Oh sure, everyone of a certain age, a
certain baby-boomer age, a generation of ’68 age, has plenty of stories to tell
of being bundled up as kids, maybe pre-set with a full set pajamas on to defend
against the late sleepy-eyed night, the sleepy-drowsy late movie night, placed
in the car backseats and taken by adventurous parents (or so it seemed) to the
local open air drive-in for the double feature. That usually also happened on a
friendly summer night when school did not interfere with staying up late
(hopefully keeping awake through both films). And to top it all off you got to
play in the inevitable jungle jim, see-saw, slide, swing set-laden playground
during intermission between the films while waiting, waiting against all hope,
for that skewered, shriveled hot dog, rusty, dusty hamburger, or stale,
over-the-top buttered popcorn that was the real reason that you “consented” to
stay out late with the parents. Yah, we all have variations on that basic theme
to tell, although I challenge anyone, seriously challenge anyone, to name five
films that you saw at the drive-in that you remembered from then-especially
those droopy-eyed second films.
In any case, frankly, I don’t give a
damn about that kid stuff family adventure drive-in experience. Come on, that
was all, well, just kids' stuff. The “real” drive-in, as pictured on that cover
art just mentioned is what I want to address. The time of our time in that
awkward teen alienation, teen angst thing that only got abated by things like a
teenage night at the drive-in. Yeah, that was not, or at least I hope it was
not, you father’s drive-in. That might have been in the next planet over, for all
I know. For starters our planet involved girls (girls, ah, women, just reverse
the genders here to tell your side of the experience), looking for girls, or
want to be looking for girls, preferably a stray car-full to compliment your
guy car-full and let god sort it out at intermission.

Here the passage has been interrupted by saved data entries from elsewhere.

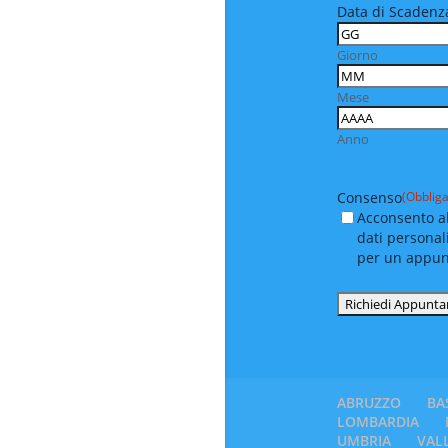
Data di Scadenza
Giorno
Mese
Anno
Consenso
(Obbliga
Acconsento al
dati personal
per un appu
ABRUZZO
BA
LOMBARDIA
UMBRIA
VAL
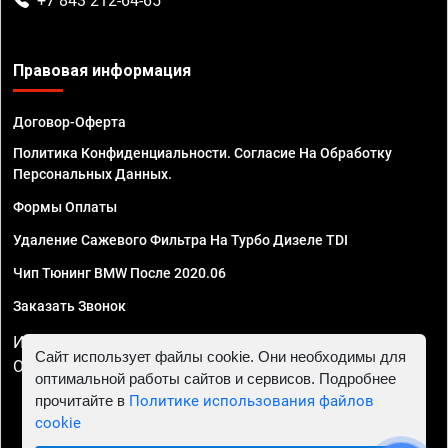
+7 843 212-64-65
Правовая информация
Договор-Оферта
Политика Конфиденциальности. Согласие На Обработку
Персональных Данных.
Формы Оплаты
Удаление Сажевого Фильтра На Турбо Дизеле TDI
Чип Тюнинг BMW После 2020.06
Заказать Звонок
ИП Смирнов Георгий Павлович. ИНН 781302555843,
Сайт использует файлы cookie. Они необходимы для
ОГРНИП 324470400032610
оптимальной работы сайтов и сервисов. Подробнее
прочитайте в
Политике использования файлов
cookie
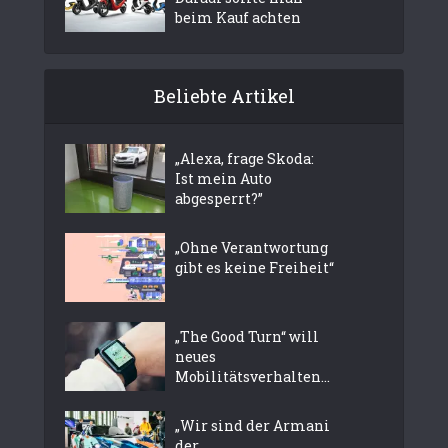
beim Kauf achten
Beliebte Artikel
„Alexa, frage Skoda:
Ist mein Auto
abgesperrt?”
„Ohne Verantwortung
gibt es keine Freiheit“
„The Good Turn“ will
neues
Mobilitätsverhalten...
„Wir sind der Armani
der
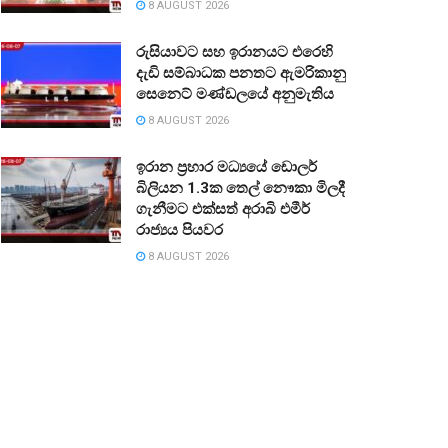
8 AUGUST 2026
රුසියාවට සහ ඉරානයට එරෙහි
දැඩි සම්බාධක පනතට ඇමරිකානු
සෙනෙට් මණ්ඩලයේ අනුමැතිය
8 AUGUST 2026
ඉරාන ප්‍රහාර මධ්‍යයේ ඩොලර්
බිලියන 1.3ක තෙල් නෞකා මිලදී
ගැනීමට එක්සත් අරාබි එමීර්
රාජ්‍යය පියවර
8 AUGUST 2026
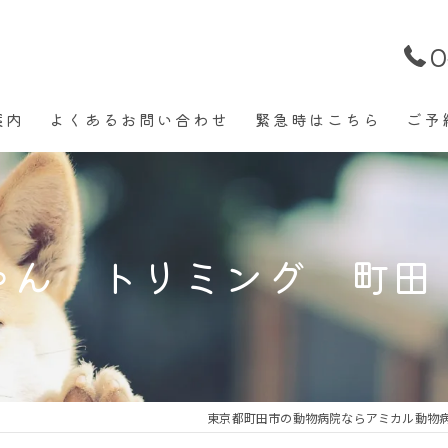
0
案内
よくあるお問い合わせ
緊急時はこちら
ご予
ィカル (医療) トリミング
ワクチン
ル【患者様専用】犬猫ウサギ
トリミング
ゃん トリミング 町田
サービス【半日入院と入院】
健康診断
歯科
爪切り
東京都町田市の動物病院ならアミカル動物
グラム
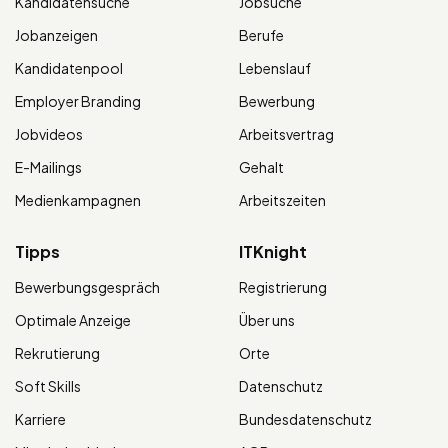
Kandidatensuche
Jobsuche
Jobanzeigen
Berufe
Kandidatenpool
Lebenslauf
Employer Branding
Bewerbung
Jobvideos
Arbeitsvertrag
E-Mailings
Gehalt
Medienkampagnen
Arbeitszeiten
Tipps
ITKnight
Bewerbungsgespräch
Registrierung
Optimale Anzeige
Über uns
Rekrutierung
Orte
Soft Skills
Datenschutz
Karriere
Bundesdatenschutz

Wait a minute. I am getting ahead of
myself in this story. First you needed that car, because no walkers or bus
riders need apply for the drive-in movies like this was some kind of lame,
low-rent, downtown matinee last picture show adventure. For this writer that
was a problem, a personal problem, as I had no car and my family had cars only
sporadically. Fortunately we early baby-boomers lived in the golden age of the
automobile and could depend on a friend to either have a car (praise be teenage
disposable income/allowances) or could use the family car. Once the car issue
was clarified then it was simply a matter of getting a car-full of guys (or
sometimes guys and gals) in for the price of two (maybe three) admissions.
What? Okay, I think that I can safely
tell the story now because the statute of limitations must have surely passed.
See, what you did was put a couple (or three guys) in the trunk of that old car
(or in a pinch one guy on the backseat floor) as you entered the drive-thru
admissions booth. The driver paid for the two (or three tickets) and took off
to your parking spot (complete with ramp speaker just in case you wanted to
actually listen to the film shown on that big wide white screen). Neat trick,
right?
Now, of course, the purpose of all of
this, as mentioned above, was to get that convoy of guys, trunk guys, backseat
guys, backseat floor guys, whatever, to mix and moon with that elusive car-full
of girls who did the very same thing (except easier because they were smaller)
at the intermission stand or maybe just hanging around the unofficially
designated teen hang-out area. No family sedans with those pajama-clad kids
need apply (nor would any sane, responsible parent get within fifty paces of
said teens). And occasionally, very occasionally as it turned out, some “boss”
car would show up complete with one guy (the driver) and one honey (girl, ah,
woman) closely seated beside him for what one and all knew was going to be a
very window-fogged night. And that was, secretly thought or not, the guy
drive-in dream. As for the movies. Did they show movies there?
Enough said. And
enough too of furtive glances…for now.